▶ Problem description:
Transcribe the lines below word for word, beginning at the line that contains "Brendon Holloway" and stopping after the line that contains "Orlando, FL". Omit the pictures from your copy.

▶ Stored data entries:
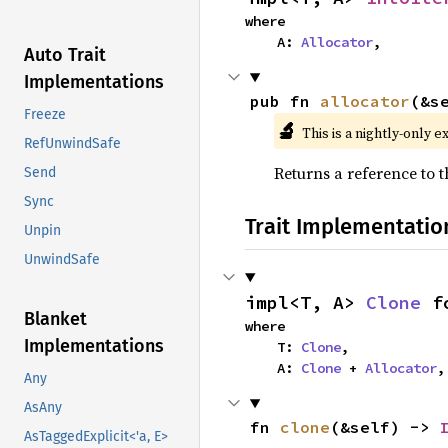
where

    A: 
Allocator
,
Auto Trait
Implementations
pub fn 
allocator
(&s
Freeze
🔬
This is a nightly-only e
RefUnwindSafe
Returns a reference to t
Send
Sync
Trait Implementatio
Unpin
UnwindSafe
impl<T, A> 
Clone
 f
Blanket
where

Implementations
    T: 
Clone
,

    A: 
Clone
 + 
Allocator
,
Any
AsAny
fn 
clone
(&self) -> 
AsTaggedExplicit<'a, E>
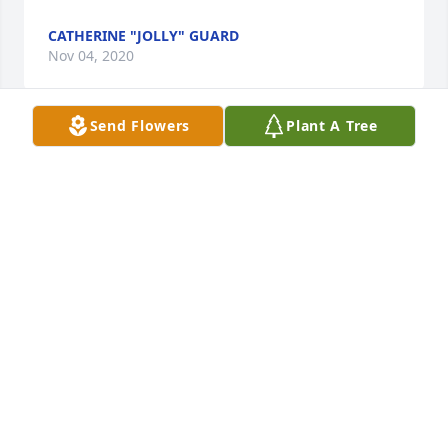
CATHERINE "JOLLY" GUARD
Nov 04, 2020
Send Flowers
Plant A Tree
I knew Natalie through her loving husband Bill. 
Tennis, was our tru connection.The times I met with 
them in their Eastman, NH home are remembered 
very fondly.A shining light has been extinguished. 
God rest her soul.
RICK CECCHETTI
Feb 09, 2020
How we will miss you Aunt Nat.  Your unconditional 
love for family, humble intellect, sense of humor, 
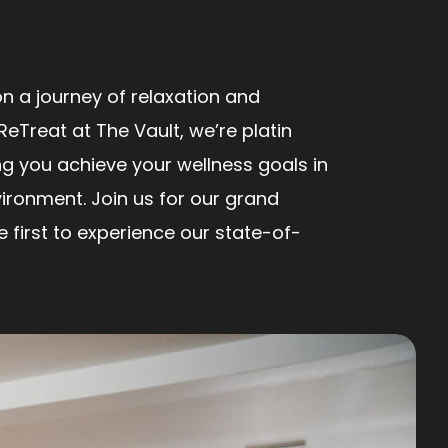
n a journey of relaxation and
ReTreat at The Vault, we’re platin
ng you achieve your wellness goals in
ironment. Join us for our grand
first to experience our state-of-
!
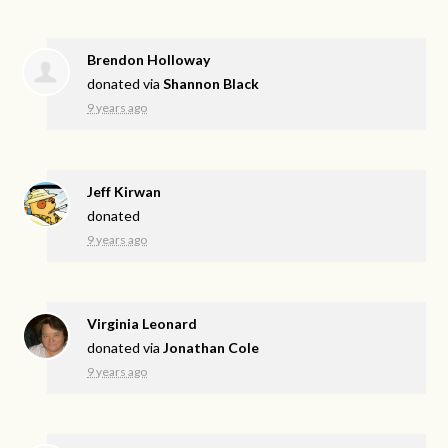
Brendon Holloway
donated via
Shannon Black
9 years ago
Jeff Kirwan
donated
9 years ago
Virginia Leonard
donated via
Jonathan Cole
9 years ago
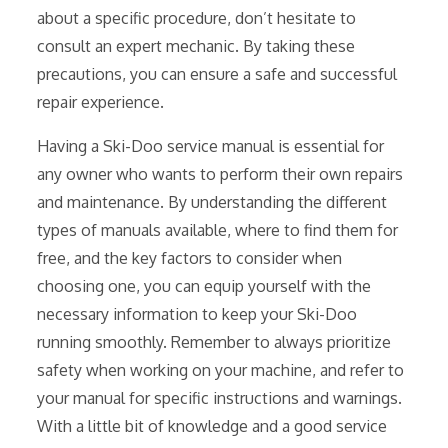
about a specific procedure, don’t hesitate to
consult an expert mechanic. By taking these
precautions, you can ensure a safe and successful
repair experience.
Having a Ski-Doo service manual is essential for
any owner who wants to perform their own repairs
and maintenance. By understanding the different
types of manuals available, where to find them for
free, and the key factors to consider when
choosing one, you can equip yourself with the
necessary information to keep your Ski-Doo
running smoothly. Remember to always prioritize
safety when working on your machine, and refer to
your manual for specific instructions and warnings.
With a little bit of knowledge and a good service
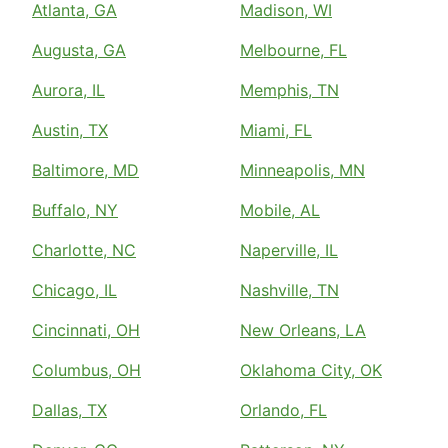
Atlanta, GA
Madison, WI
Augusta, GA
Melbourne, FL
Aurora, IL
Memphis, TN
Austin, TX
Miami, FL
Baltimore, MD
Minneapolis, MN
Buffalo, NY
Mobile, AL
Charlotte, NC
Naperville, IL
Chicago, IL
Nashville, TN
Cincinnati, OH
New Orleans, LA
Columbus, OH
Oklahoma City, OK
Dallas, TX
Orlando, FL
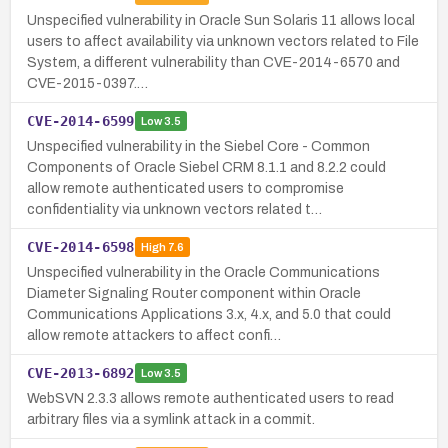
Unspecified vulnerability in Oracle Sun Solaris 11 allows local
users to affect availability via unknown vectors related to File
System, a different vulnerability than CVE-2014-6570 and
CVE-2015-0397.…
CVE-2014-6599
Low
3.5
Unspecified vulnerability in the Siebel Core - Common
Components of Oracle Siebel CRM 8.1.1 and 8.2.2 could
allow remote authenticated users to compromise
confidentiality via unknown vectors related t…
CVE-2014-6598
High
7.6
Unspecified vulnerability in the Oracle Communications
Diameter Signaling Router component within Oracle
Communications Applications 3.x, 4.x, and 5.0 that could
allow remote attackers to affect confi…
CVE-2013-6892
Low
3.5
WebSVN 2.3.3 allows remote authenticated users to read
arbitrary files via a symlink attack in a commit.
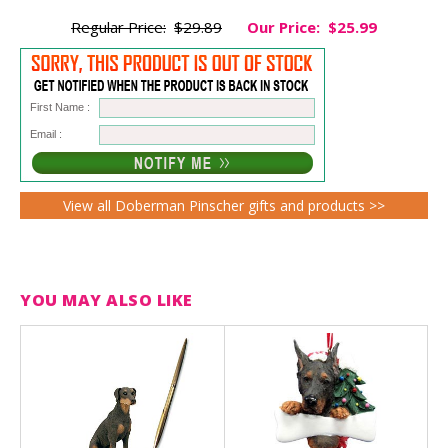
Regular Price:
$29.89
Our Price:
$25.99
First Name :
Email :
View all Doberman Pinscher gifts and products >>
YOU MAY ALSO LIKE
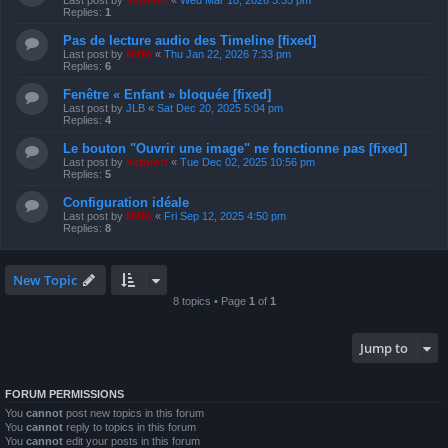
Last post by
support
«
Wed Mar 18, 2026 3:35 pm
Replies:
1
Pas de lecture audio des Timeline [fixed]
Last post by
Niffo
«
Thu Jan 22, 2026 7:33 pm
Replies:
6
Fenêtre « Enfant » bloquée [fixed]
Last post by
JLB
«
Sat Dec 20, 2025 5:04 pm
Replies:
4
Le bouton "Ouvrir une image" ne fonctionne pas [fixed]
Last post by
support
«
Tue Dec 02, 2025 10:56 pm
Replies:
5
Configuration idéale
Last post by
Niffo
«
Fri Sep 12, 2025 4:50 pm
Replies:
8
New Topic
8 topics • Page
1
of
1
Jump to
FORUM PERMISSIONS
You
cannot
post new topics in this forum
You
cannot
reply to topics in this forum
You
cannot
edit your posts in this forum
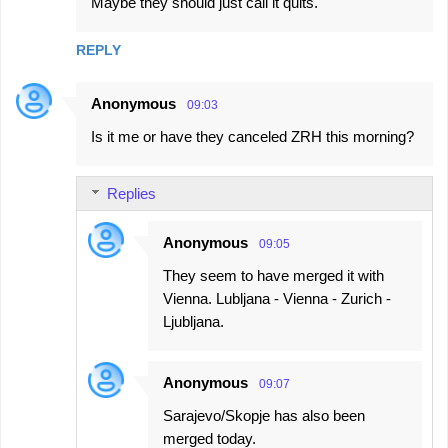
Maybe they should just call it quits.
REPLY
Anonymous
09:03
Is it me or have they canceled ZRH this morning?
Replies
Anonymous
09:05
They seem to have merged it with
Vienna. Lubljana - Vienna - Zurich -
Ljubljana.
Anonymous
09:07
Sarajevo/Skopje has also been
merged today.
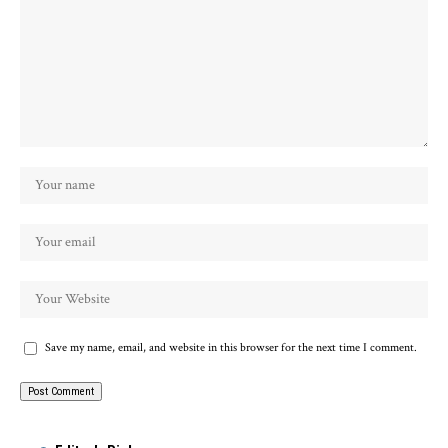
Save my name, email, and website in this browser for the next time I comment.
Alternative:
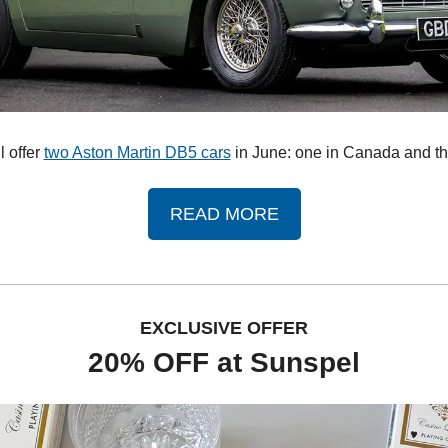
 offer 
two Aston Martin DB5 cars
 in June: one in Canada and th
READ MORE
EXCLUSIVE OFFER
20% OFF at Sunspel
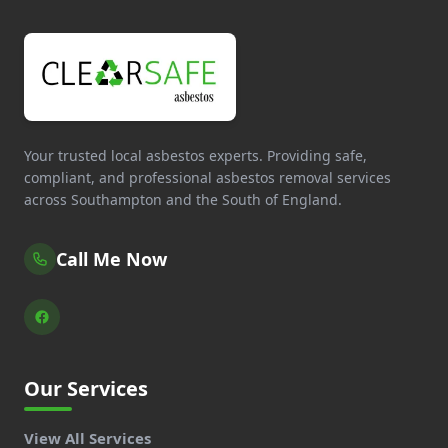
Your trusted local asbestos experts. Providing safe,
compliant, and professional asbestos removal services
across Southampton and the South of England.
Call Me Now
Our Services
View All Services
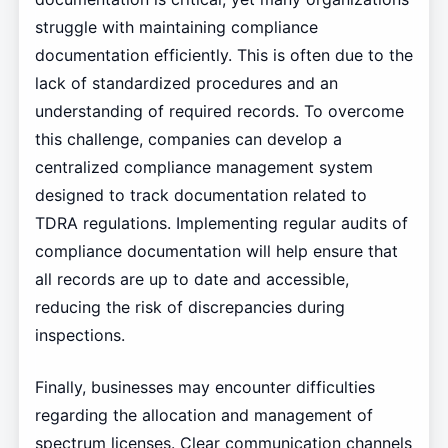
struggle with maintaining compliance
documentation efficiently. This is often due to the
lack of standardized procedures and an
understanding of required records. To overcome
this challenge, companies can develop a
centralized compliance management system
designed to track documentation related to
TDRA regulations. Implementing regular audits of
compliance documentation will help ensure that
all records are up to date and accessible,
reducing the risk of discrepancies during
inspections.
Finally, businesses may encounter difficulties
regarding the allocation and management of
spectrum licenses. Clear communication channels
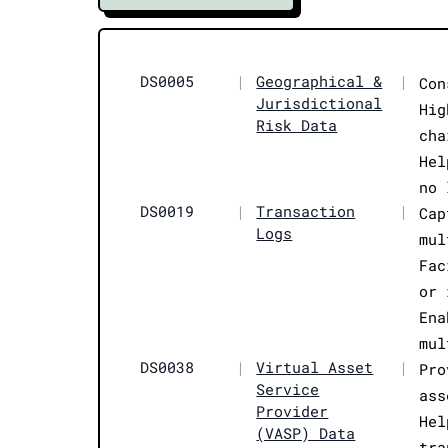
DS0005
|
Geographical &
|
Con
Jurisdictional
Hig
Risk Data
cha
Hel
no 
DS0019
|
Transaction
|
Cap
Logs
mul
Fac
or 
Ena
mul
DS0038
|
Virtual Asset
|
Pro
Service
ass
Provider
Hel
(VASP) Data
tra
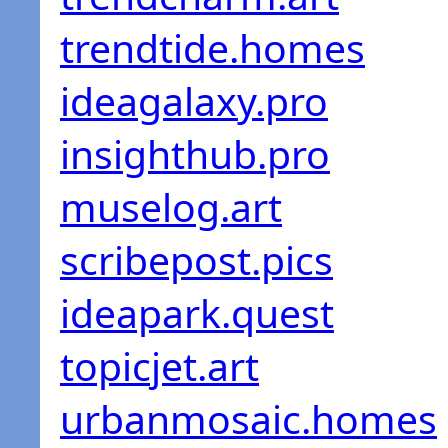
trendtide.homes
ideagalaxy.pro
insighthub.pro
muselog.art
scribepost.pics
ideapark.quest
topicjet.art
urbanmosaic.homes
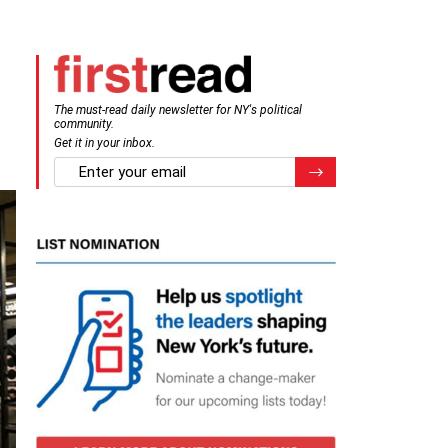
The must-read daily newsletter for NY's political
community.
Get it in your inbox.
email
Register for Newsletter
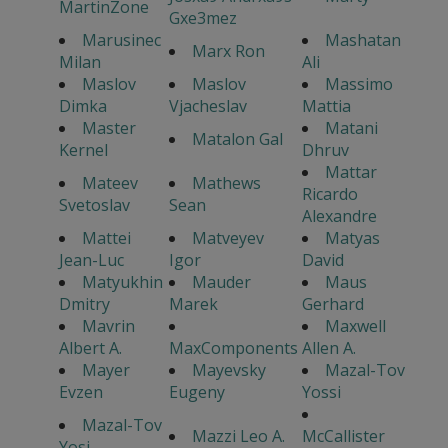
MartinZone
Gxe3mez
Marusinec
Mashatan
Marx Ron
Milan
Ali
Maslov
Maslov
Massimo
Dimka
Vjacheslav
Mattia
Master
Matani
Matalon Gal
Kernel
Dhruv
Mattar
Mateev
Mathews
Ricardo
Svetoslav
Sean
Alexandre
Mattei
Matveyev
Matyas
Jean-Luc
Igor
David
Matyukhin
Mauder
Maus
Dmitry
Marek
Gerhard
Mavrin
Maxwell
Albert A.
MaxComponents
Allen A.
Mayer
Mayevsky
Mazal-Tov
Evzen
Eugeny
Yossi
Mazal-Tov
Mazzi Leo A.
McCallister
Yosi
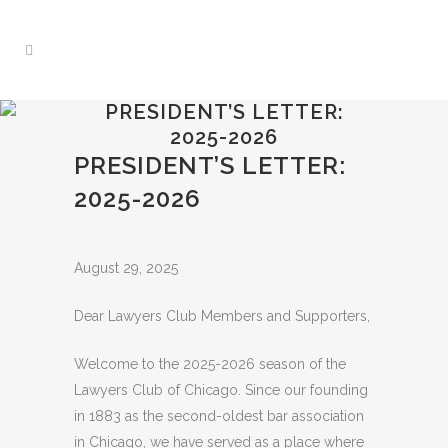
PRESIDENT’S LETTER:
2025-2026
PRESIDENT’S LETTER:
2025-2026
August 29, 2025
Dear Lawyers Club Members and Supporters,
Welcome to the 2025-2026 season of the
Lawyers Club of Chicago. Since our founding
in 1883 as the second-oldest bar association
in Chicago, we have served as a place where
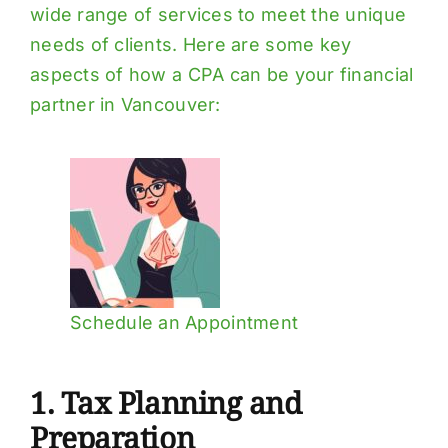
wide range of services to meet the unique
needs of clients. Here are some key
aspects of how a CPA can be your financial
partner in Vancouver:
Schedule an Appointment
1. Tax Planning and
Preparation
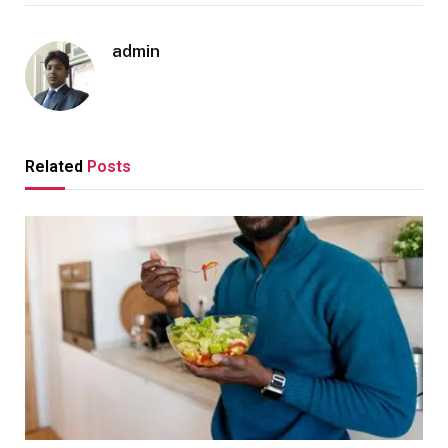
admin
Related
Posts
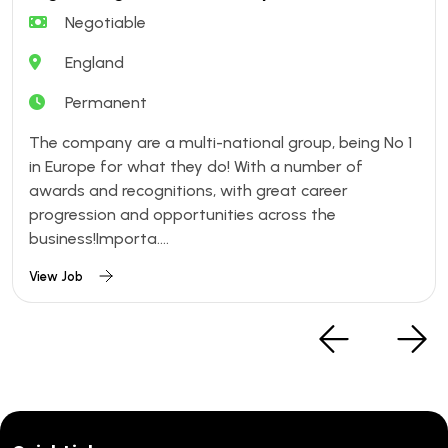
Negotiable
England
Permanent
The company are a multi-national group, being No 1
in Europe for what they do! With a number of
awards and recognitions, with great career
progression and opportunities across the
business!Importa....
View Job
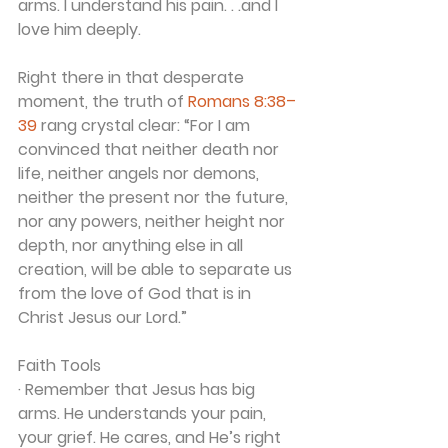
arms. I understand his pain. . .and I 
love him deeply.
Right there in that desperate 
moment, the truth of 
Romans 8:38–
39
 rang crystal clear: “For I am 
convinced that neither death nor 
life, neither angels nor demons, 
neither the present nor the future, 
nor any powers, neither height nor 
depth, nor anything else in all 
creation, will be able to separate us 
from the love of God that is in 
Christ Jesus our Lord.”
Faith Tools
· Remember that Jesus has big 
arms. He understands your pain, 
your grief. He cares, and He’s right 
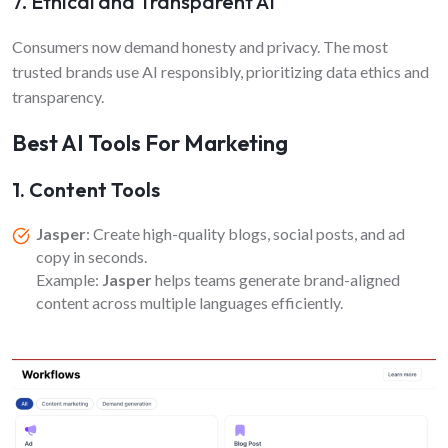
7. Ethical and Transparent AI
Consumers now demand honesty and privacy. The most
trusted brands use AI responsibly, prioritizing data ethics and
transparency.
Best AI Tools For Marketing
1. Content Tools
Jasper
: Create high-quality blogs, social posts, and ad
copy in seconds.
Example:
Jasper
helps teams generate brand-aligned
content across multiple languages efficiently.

▶ Response area:
Brendon Holloway
donated via
Shannon Black
9 years ago
Jeff Kirwan
donated
9 years ago
Virginia Leonard
donated via
Jonathan Cole
9 years ago
about a specific procedure, don’t hesitate to
consult an expert mechanic. By taking these
precautions, you can ensure a safe and successful
repair experience.
Having a Ski-Doo service manual is essential for
any owner who wants to perform their own repairs
and maintenance. By understanding the different
types of manuals available, where to find them for
free, and the key factors to consider when
choosing one, you can equip yourself with the
necessary information to keep your Ski-Doo
running smoothly. Remember to always prioritize
safety when working on your machine, and refer to
your manual for specific instructions and warnings.
With a little bit of knowledge and a good service
Atlanta, GA
Madison, WI
Augusta, GA
Melbourne, FL
Aurora, IL
Memphis, TN
Austin, TX
Miami, FL
Baltimore, MD
Minneapolis, MN
Buffalo, NY
Mobile, AL
Charlotte, NC
Naperville, IL
Chicago, IL
Nashville, TN
Cincinnati, OH
New Orleans, LA
Columbus, OH
Oklahoma City, OK
Dallas, TX
Orlando, FL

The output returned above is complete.